The Navy has not needed to quickly repair ships damaged in a great-power conflict since World War II, when warships were less advanced and complex than today’s modern vessels and the US had a much more robust industrial capacity.
After the end of the Cold War, the service shifted its focus from wartime repairs to peacetime maintenance, reducing the number of public shipyards and divesting of some of its important naval repair assets.
“The rise of 21st century adversaries capable of producing high-end threats in warfare – referred to as great power competitors – revives the need for the Navy to reexamine its battle damage repair capability to ensure it is ready for potential conflict,” the GAO report said.
The watchdog added that “depending on the nature of the conflict, the Navy may not be able to rely on additional ships to replace damaged ones–making the need for battle damage repair capability all the more important.”
The Pentagon reported this year that China has the largest navy in the world, with an overall battle force of around 350 ships, including 130 major surface combatants. China is also the top shipbuilding nation in the world by tonnage, meaning it likely has the ability to rapidly build up its naval force or replace combat losses.
The US Navy has a proven, more capable but smaller force and produces ships at a slower pace, suggesting it can afford to suffer far fewer losses in a major conflict given the challenges the service faces to replace them.
Furthermore, the Navy’s regular maintenance capacity, which it would likely need to rely on to repair damaged warships in a conflict, has had problems for years, issues that have resulted in costly delays and serious readiness setbacks.

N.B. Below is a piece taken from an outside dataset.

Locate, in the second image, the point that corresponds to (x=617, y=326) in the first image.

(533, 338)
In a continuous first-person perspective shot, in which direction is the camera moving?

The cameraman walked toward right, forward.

The GAO said that “battle damage repairs may further exacerbate” the “ongoing shipyard challenges to keep up with regular maintenance demand,” potentially making an already problematic situation worse.

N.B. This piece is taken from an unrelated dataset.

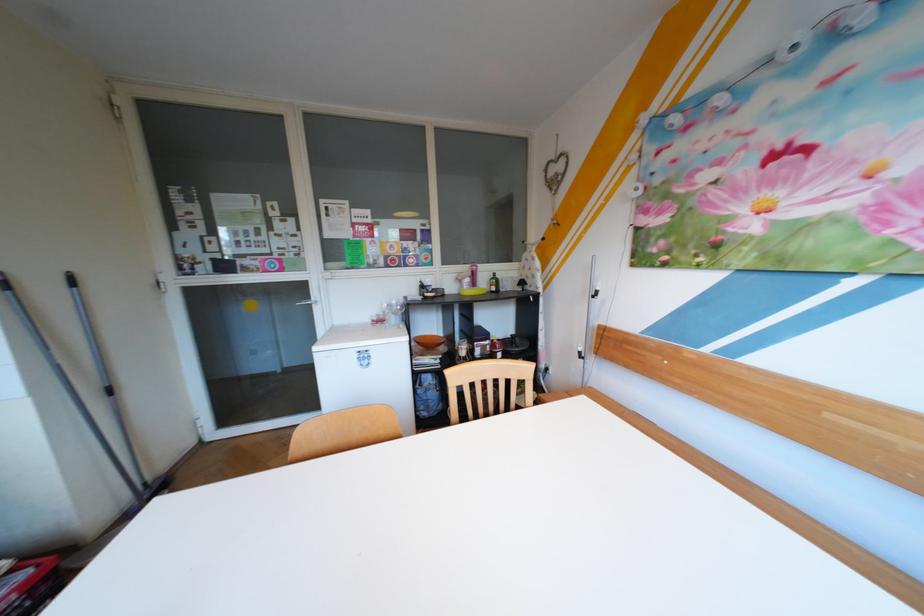
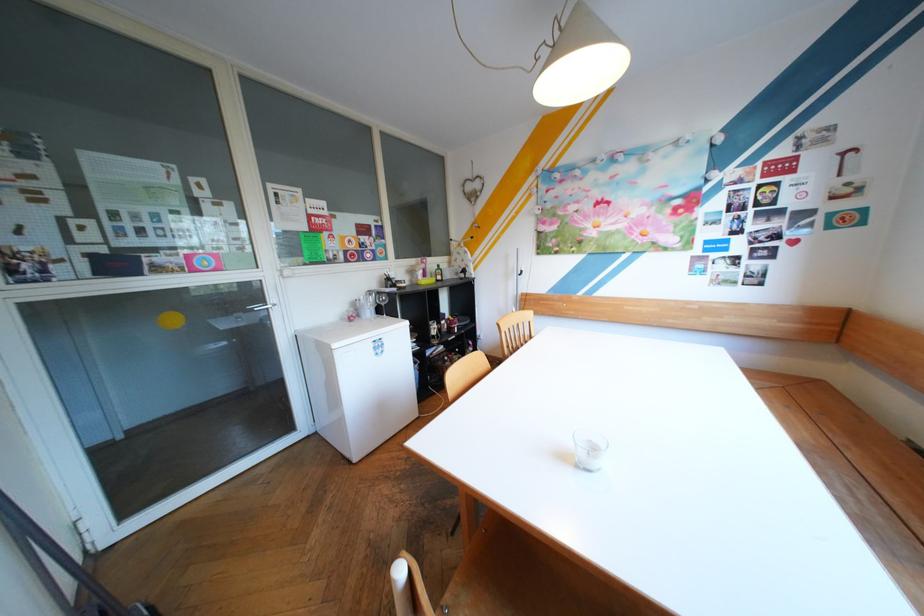
In the second image, find the point that corresponds to pixel 419 298 in the first image.

(383, 292)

Shortfalls in the Navy’s wartime battle-damage repair capabilities include the lack of an established damage repair doctrine, an unclear command and control, and an insufficient repair capacity, among other things.
Navy officials told the GAO that “the Navy could handle a single battle damage event,” but they were “uncertain how the Navy might handle multiple simultaneous or near-simultaneous events” like what the service would experience in a high-end conflict with a near-peer adversary.

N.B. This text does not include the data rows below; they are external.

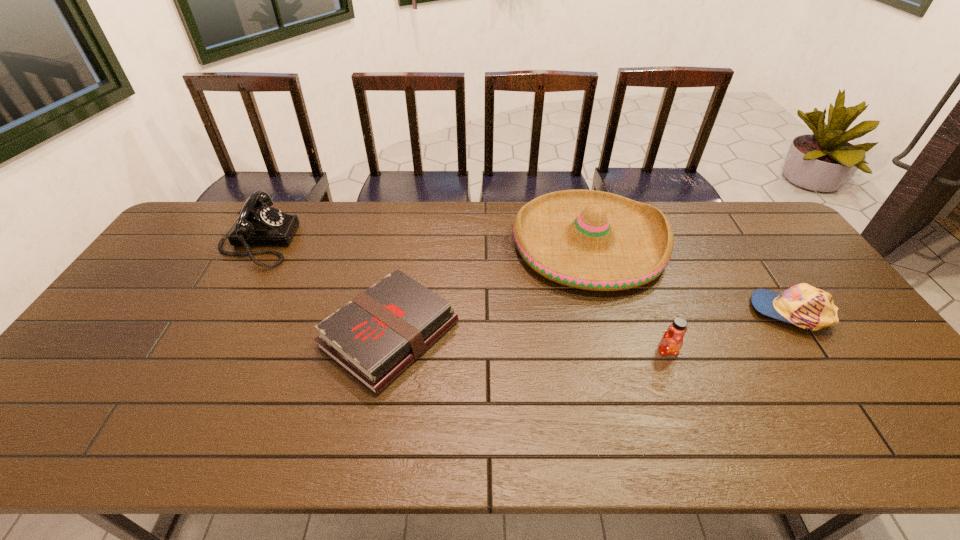
Where is `vacant space at the far left corner of the desktop`? vacant space at the far left corner of the desktop is located at coordinates (222, 208).

What are the coordinates of `vacant point at the far right corner` in the screenshot? It's located at (762, 232).

I want to click on empty space that is in between the sombrero and the telephone, so click(x=423, y=243).

Locate an element on the screen. The image size is (960, 540). vacant area that lies between the hardback book and the sombrero is located at coordinates (490, 289).

In order to click on free spot between the honey and the rightmost object in this screenshot , I will do pyautogui.click(x=730, y=331).

Find the location of `blank region between the honey and the sombrero`. blank region between the honey and the sombrero is located at coordinates [x=628, y=298].

Where is `vacant region between the third shortest object and the sombrero`? The width and height of the screenshot is (960, 540). vacant region between the third shortest object and the sombrero is located at coordinates (628, 298).

Where is `free space between the sombrero and the honey`? free space between the sombrero and the honey is located at coordinates (628, 298).

The height and width of the screenshot is (540, 960). In order to click on free space between the third tallest object and the telephone in this screenshot , I will do [463, 296].

Find the location of a particular element. free area in between the honey and the sombrero is located at coordinates [628, 298].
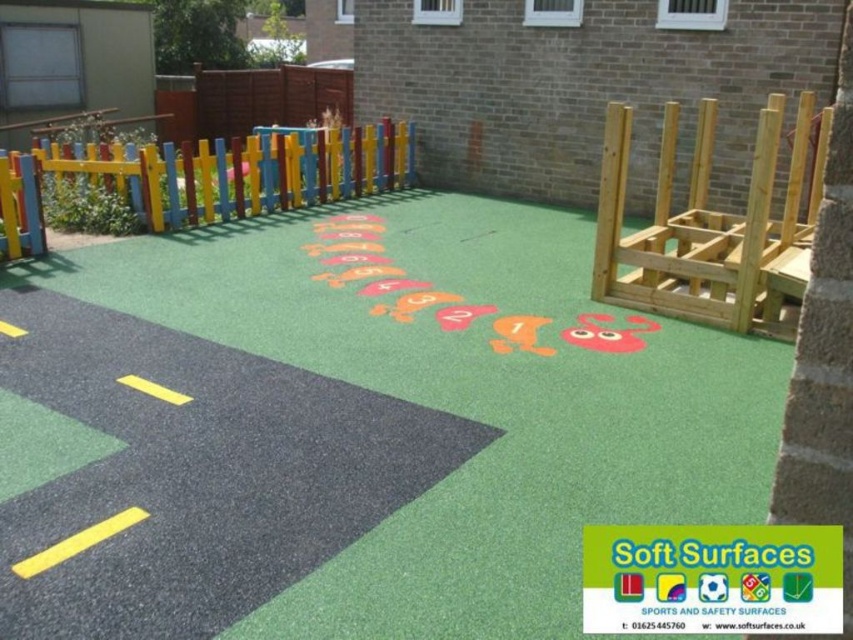
Question: Estimate the real-world distances between objects in this image. Which object is farther from the multicolored wooden fence at upper left?

Choices:
 (A) green rubberized playground surface at center
 (B) black asphalt road at lower left

Answer: (A)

In recent years, the Navy has experienced a few major unexpected repair situations in which a ship suffered severe damage. In 2017, the destroyers USS Fitzgerald and USS John S. McCain were damaged in collisions. The repair work took a couple of years and hundreds of millions of dollars.
Last year, the amphibious assault ship USS Bonhomme Richard, while pierside, was gutted by a fire. The Navy made the decision to scrap the ship rather than repair it.
The GAO report said that the Navy is still “in the early stages of determining how it will provide battle damage repair during a great power conflict.” In its report, the watchdog provided three key recommendations, most of which the Navy agreed to try to implement.
In the Biden administration’s fiscal year 2022 budget, the Department of the Navy’s $211.7 billion budget proposal placed less importance on ship, aircraft, and weapons procurement, focusing attention and resources instead on operations and maintenance, personnel, research and development, and infrastructure.